[Entries taken from a collection]
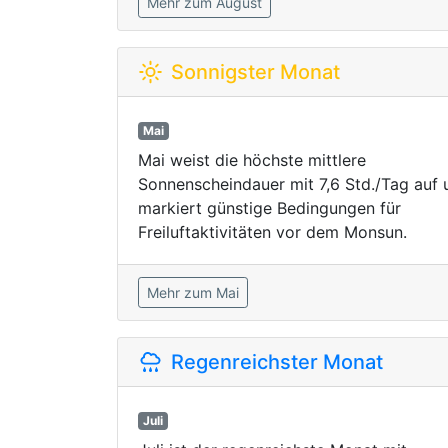
Mehr zum August
Sonnigster Monat
Mai
Mai weist die höchste mittlere
Sonnenscheindauer mit 7,6 Std./Tag auf 
markiert günstige Bedingungen für
Freiluftaktivitäten vor dem Monsun.
Mehr zum Mai
Regenreichster Monat
Juli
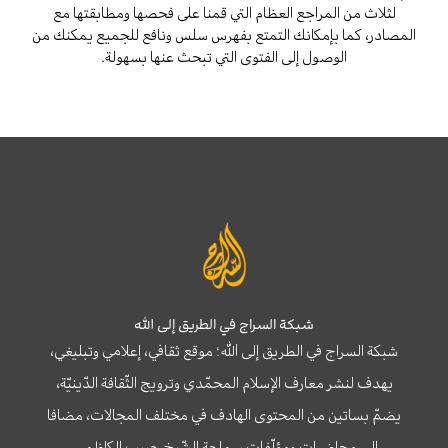
لثلاث من المراجع العظام التي قمنا على فحصها ومطابقتها مع
المصادر، كما بإمكانك التمتع بفهرس سلس ونافع للجميع يمكنك من
الوصول إلى الفتوى التي تبحث عنها بسهولة.
شبكة السراج في الطريق إلى الله
شبكة السراج في الطريق إلى الله؛ موقع ثقافي، إعلامي وتبليغي،
يهدف لنشر معارف الإسلام المحمّدي وترويج الثّقافة الدّينيّة،
يضمّ بساتين من المحتوى الهادف في مختلف المجالات، مضافا
إلى محاضرات ومؤلّفات سماحة الشّيخ حبيب الكاظمي.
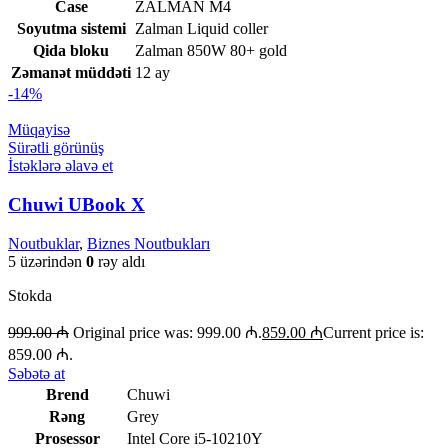
Case
ZALMAN M4
Soyutma sistemi
Zalman Liquid coller
Qida bloku
Zalman 850W 80+ gold
Zəmanət müddəti
12 ay
-14%
Müqayisə
Sürətli görünüş
İstəklərə əlavə et
Chuwi UBook X
Noutbuklar
,
Biznes Noutbukları
5 üzərindən
0
rəy aldı
Stokda
999.00
₼
Original price was: 999.00 ₼.
859.00
₼
Current price is:
859.00 ₼.
Səbətə at
Brend
Chuwi
Rəng
Grey
Prosessor
Intel Core i5-10210Y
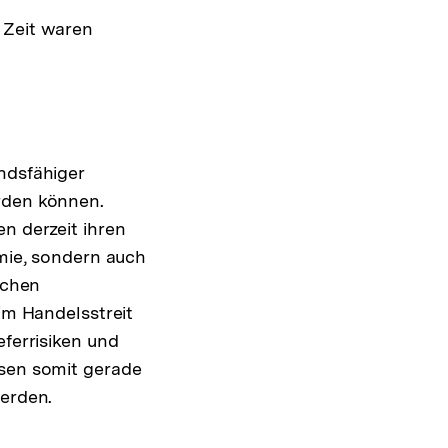
 Zeit waren
ndsfähiger
rden können.
n derzeit ihren
mie, sondern auch
schen
im Handelsstreit
ferrisiken und
sen somit gerade
erden.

> [AIM OF THE EXERCISE]
Copy out each line of the data in which the word "السراج" appears.

> [WRITTEN ANSWER]
شبكة السراج في الطريق إلى الله
شبكة السراج في الطريق إلى الله؛ موقع ثقافي، إعلامي وتبليغي،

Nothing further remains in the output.